TEXTO DE ORIGEN:
□ □ □ □ □

En un artículo que publicamos con motivo de la elección interna que el PRD de Chimalhuacán celebraría el pasado 15 de marzo, las organizaciones del Proyecto Nuevo Chimalhuacán sostuvimos la tesis de que dichos comicios serían una farsa, o sea, un engaño, ya que los perredistas han demostrado, una y otra vez que practican la “democracia”, que siempre se cometen trampas entre unos y otros, es decir, son falsos demócratas, para lo cual no se detienen ante nada: regalo de despensas, regalo de dinero, regalo de materiales varios, personas que votan en varias casillas, relleno fraudulento de urnas, etc., etc. Pues bien, todo esto y más ocurrió en Chimalhuacán el domingo 15 de marzo, con lo cual quedó comprobado que la elección de los perredistas fue un autentico chiquero.
Y ya estaba visto que así iba a suceder, pues en la votación del año pasado, que se realizó para elegir dirigente nacional en ese partido (Jesús Ortega contra Alejandro Encinas), entre ellos mismos se dijeron de todo: “marranos” “chuchinero” etc. Pues bien, si de ese modo enlodaron su elección nacional, resultaba obvio esperar que en una elección municipal, o sea, de menor relevancia, la honestidad brillara por su ausencia. Se cumplió al pie de la letra nuestro pronóstico.

□ □ □ □ □

DATOS PARA EXAMINAR:
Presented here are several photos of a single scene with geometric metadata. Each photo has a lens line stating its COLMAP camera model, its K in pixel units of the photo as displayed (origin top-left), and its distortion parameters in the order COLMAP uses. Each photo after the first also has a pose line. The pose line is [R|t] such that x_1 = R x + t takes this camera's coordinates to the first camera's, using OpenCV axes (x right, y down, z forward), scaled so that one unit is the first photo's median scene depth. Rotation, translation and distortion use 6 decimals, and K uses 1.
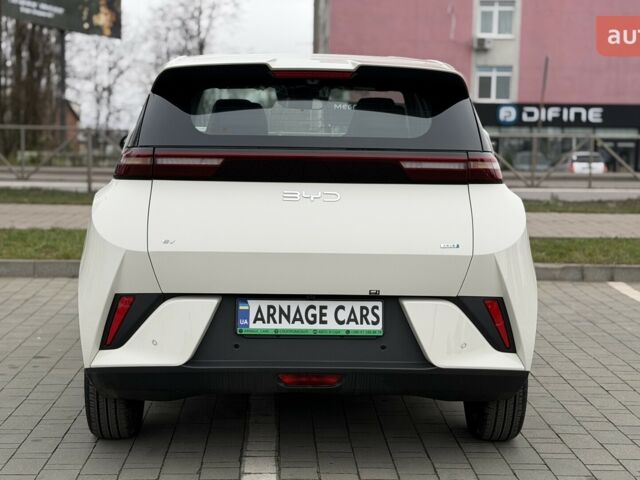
lens RADIAL K [[1155.5, 0, 314.9], [0, 1155.5, 231.2], [0, 0, 1]] dist [0.158908, 0.000000]
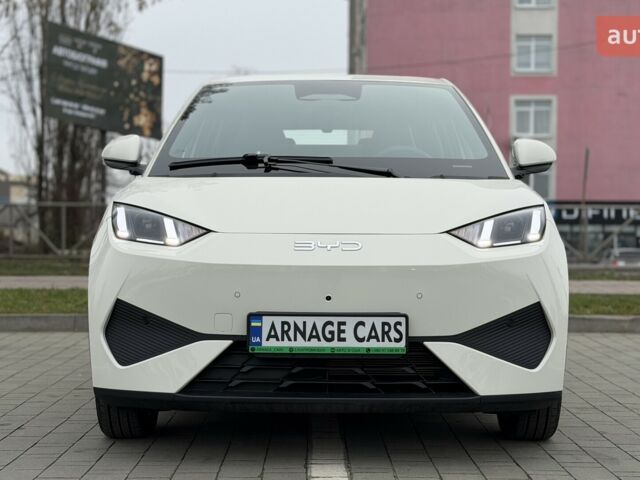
lens RADIAL K [[1155.5, 0, 320.3], [0, 1155.5, 241.2], [0, 0, 1]] dist [0.158908, 0.000000]
pose [[0.999540, -0.006750, -0.029563, 0.017951], [0.004307, 0.996627, -0.081947, 0.075970], [0.030017, 0.081782, 0.996198, 0.070292]]
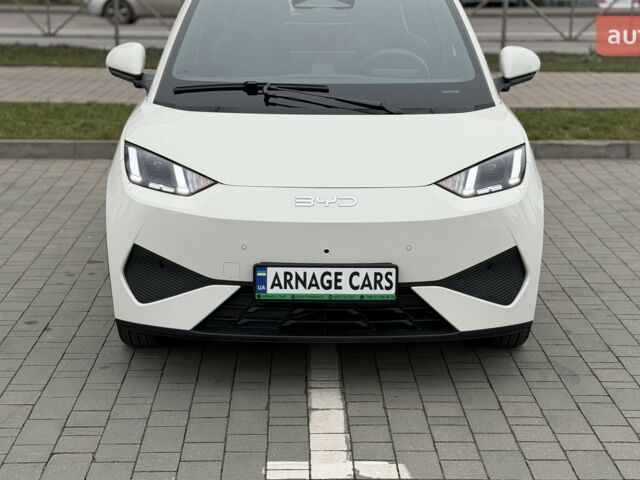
lens RADIAL K [[1155.5, 0, 320.3], [0, 1155.5, 235.3], [0, 0, 1]] dist [0.158908, 0.000000]
pose [[0.999877, -0.000995, -0.015647, 0.007358], [0.003363, 0.988364, 0.152067, -0.124756], [0.015313, -0.152101, 0.988246, -0.014770]]
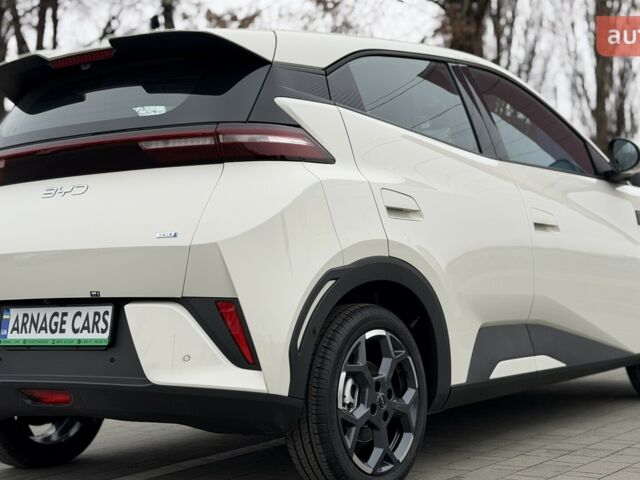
lens RADIAL K [[1155.5, 0, 316.2], [0, 1155.5, 238.7], [0, 0, 1]] dist [0.158908, 0.000000]
pose [[0.783171, -0.063969, -0.618507, 0.708701], [-0.000938, 0.994572, -0.104051, 0.100738], [0.621805, 0.082070, 0.778860, 0.424891]]
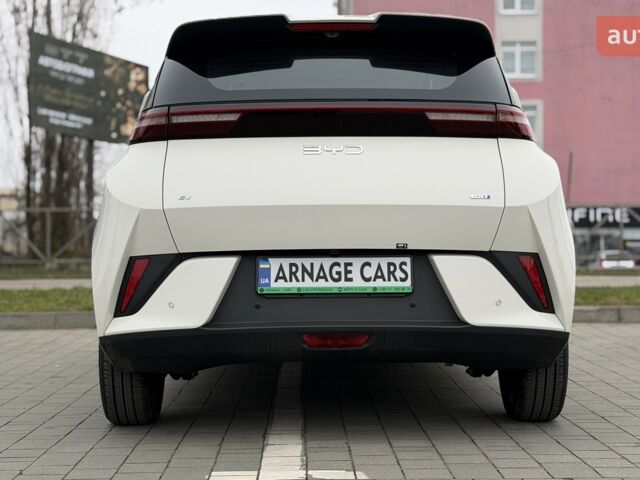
lens RADIAL K [[1155.5, 0, 318.6], [0, 1155.5, 238.8], [0, 0, 1]] dist [0.158908, 0.000000]
pose [[0.999571, -0.021681, -0.019715, 0.002046], [0.019730, 0.995349, -0.094296, 0.133993], [0.021668, 0.093867, 0.995349, 0.054550]]
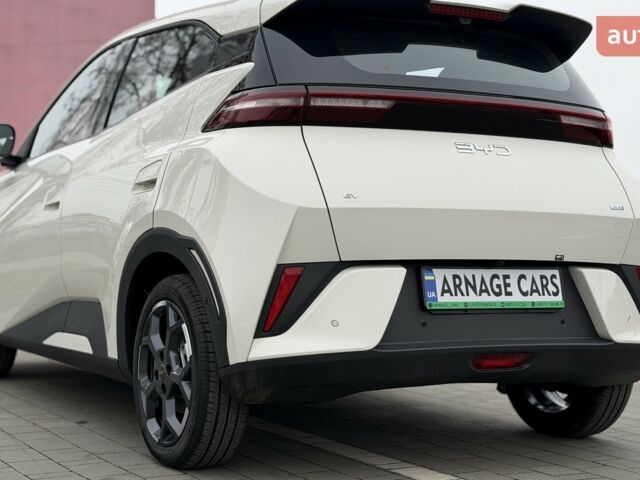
lens RADIAL K [[1155.5, 0, 314.7], [0, 1155.5, 240.1], [0, 0, 1]] dist [0.158908, 0.000000]
pose [[0.885096, 0.003514, 0.465395, -0.520746], [0.037520, 0.996178, -0.078878, 0.101519], [-0.463894, 0.087276, 0.881581, 0.303187]]
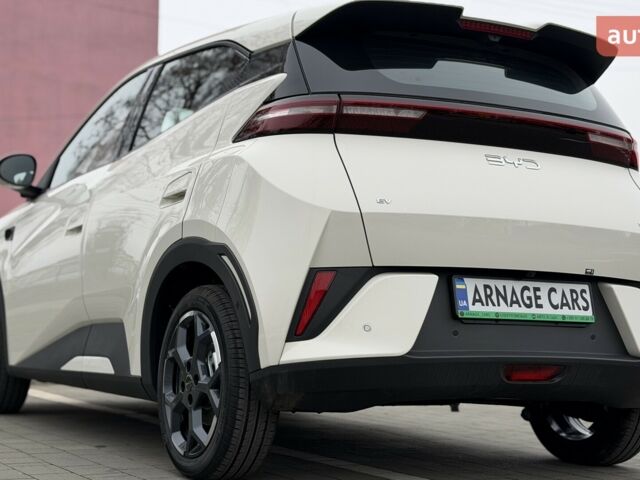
lens RADIAL K [[1155.5, 0, 316.9], [0, 1155.5, 244.4], [0, 0, 1]] dist [0.158908, 0.000000]
pose [[0.882298, 0.043301, 0.468696, -0.541278], [0.027498, 0.989317, -0.143163, 0.151861], [-0.469888, 0.139201, 0.871681, 0.322055]]
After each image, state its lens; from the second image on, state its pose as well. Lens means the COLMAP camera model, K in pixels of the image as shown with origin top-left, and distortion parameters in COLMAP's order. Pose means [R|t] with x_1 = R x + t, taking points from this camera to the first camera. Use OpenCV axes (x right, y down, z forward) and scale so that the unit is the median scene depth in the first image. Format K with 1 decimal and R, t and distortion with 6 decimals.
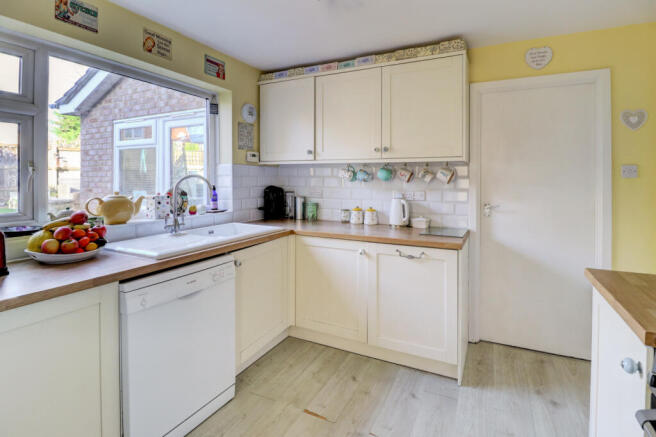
lens RADIAL K [[334.1, 0, 329.0], [0, 334.1, 179.2], [0, 0, 1]] dist [-0.001320, -0.000562]
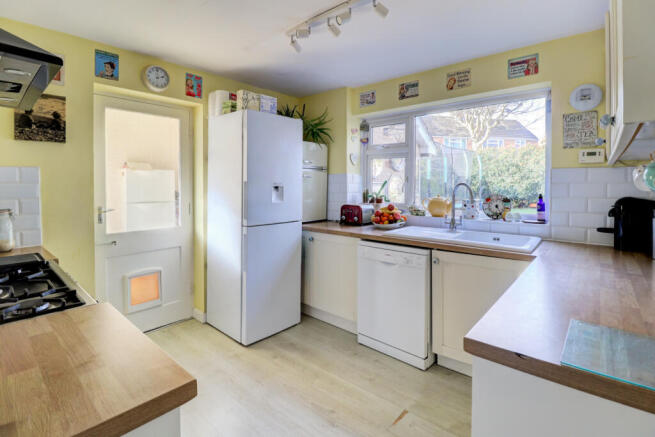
lens RADIAL K [[308.0, 0, 327.1], [0, 308.0, 185.6], [0, 0, 1]] dist [0.001133, 0.000247]
pose [[-0.253801, -0.000505, -0.967256, 0.709272], [-0.005178, 0.999986, 0.000836, -0.000732], [0.967243, 0.005221, -0.253800, 0.782579]]
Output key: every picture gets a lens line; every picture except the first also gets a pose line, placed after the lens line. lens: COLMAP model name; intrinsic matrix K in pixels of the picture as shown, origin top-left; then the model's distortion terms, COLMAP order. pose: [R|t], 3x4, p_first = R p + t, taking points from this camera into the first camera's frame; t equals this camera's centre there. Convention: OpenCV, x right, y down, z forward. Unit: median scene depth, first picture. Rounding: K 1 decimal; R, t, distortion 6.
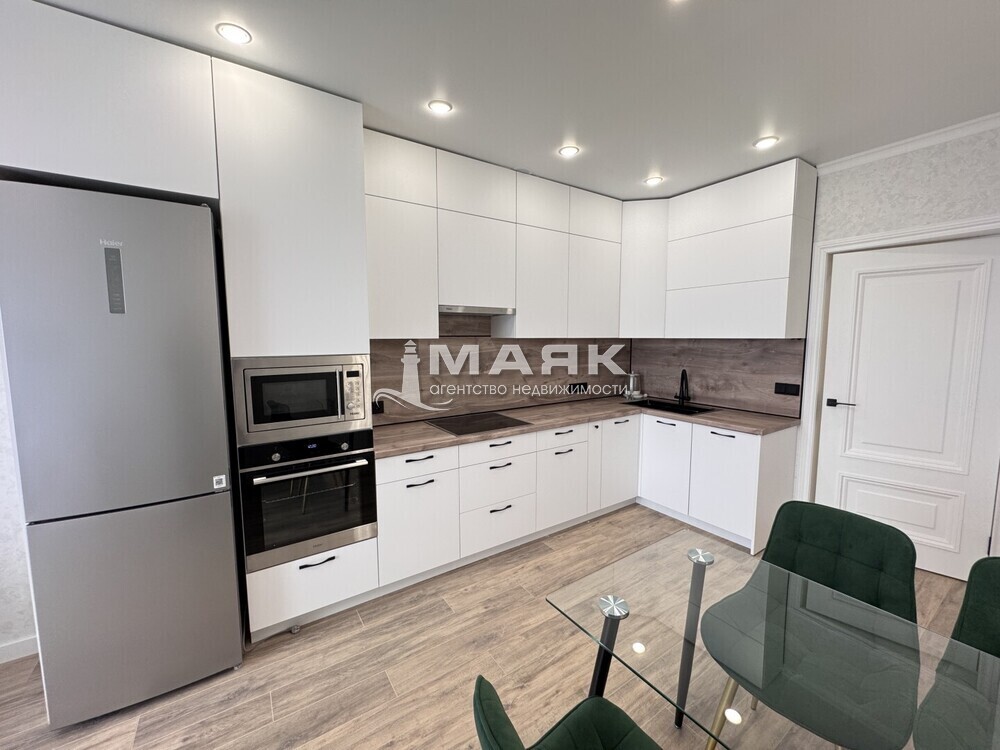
lens RADIAL K [[399.3, 0, 501.1], [0, 399.3, 374.6], [0, 0, 1]] dist [-0.001797, -0.000380]
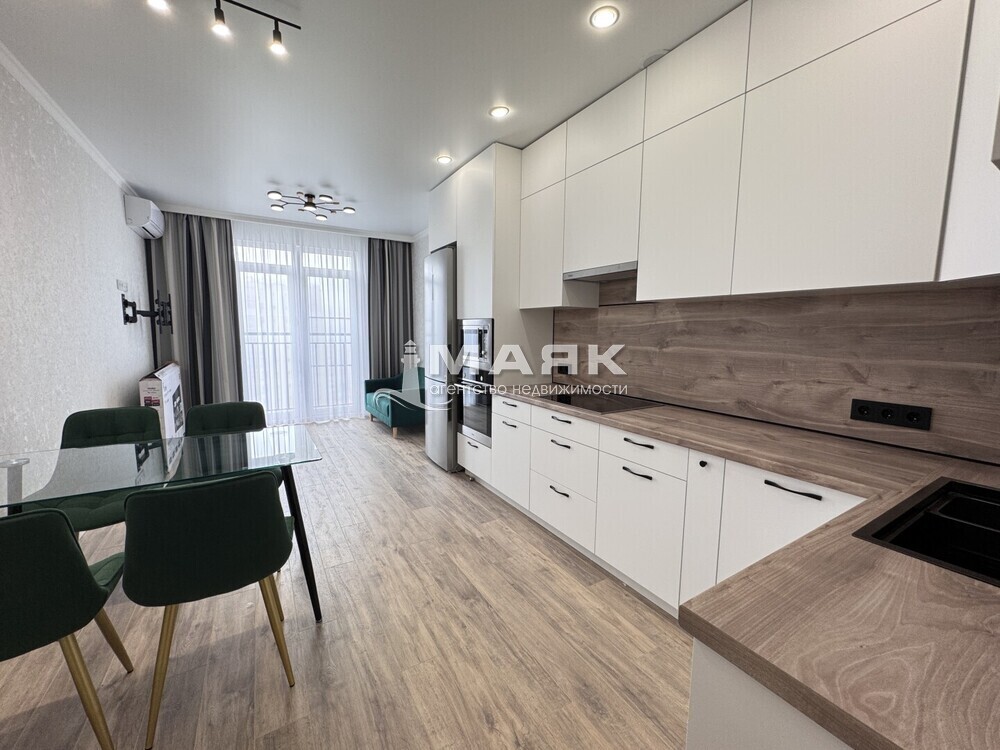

□ □ □ □ □

TAREA ASIGNADA A:
Responde estas preguntas sobre el texto de la elección del PRD en Chimalhuacán:
(i) ¿En qué fecha se celebró la elección interna del PRD en Chimalhuacán?
(ii) ¿Quiénes compitieron en la votación del año anterior para elegir dirigente nacional del partido?
(iii) ¿Con qué palabra explica el texto el término "farsa"?
TAREA ASIGNADA B: ¿Puedes reproducir del texto de la elección del PRD en Chimalhuacán el pasaje que va de "Y ya estaba" a "letra nuestro pronóstico."?

RESPUESTA A:
(i) El domingo 15 de marzo.
(ii) Jesús Ortega y Alejandro Encinas.
(iii) Engaño.

RESPUESTA B:
Y ya estaba visto que así iba a suceder, pues en la votación del año pasado, que se realizó para elegir dirigente nacional en ese partido (Jesús Ortega contra Alejandro Encinas), entre ellos mismos se dijeron de todo: “marranos” “chuchinero” etc. Pues bien, si de ese modo enlodaron su elección nacional, resultaba obvio esperar que en una elección municipal, o sea, de menor relevancia, la honestidad brillara por su ausencia. Se cumplió al pie de la letra nuestro pronóstico.